Materials provided>
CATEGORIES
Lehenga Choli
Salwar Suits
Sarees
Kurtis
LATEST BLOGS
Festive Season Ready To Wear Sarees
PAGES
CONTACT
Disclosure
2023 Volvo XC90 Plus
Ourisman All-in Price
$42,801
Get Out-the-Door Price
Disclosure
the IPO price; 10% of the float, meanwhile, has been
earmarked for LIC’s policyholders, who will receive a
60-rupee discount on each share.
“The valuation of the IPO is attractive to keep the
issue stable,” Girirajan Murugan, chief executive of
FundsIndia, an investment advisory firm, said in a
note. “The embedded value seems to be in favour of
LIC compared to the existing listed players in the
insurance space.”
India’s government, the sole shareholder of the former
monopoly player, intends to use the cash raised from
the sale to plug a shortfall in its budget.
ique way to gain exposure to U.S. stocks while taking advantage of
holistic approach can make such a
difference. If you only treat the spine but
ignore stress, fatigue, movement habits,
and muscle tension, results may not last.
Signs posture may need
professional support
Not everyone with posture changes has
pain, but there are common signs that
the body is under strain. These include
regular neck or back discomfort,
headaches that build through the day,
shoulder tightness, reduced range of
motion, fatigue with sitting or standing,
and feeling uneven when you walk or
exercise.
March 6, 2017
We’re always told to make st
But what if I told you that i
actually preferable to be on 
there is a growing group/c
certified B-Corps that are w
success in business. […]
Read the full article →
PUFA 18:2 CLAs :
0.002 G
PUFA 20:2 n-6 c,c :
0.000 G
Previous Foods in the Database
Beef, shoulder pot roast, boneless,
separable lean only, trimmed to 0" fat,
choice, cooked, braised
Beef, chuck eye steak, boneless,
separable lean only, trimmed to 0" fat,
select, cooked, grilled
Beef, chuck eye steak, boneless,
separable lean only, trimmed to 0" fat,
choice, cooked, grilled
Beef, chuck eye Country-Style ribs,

Aim of the task>
Reproduce the text of the entries from the very start through the line containing "LIC compared to", with that line included, and change nothing.

Answer for the task>
CATEGORIES
Lehenga Choli
Salwar Suits
Sarees
Kurtis
LATEST BLOGS
Festive Season Ready To Wear Sarees
PAGES
CONTACT
Disclosure
2023 Volvo XC90 Plus
Ourisman All-in Price
$42,801
Get Out-the-Door Price
Disclosure
the IPO price; 10% of the float, meanwhile, has been
earmarked for LIC’s policyholders, who will receive a
60-rupee discount on each share.
“The valuation of the IPO is attractive to keep the
issue stable,” Girirajan Murugan, chief executive of
FundsIndia, an investment advisory firm, said in a
note. “The embedded value seems to be in favour of
LIC compared to the existing listed players in the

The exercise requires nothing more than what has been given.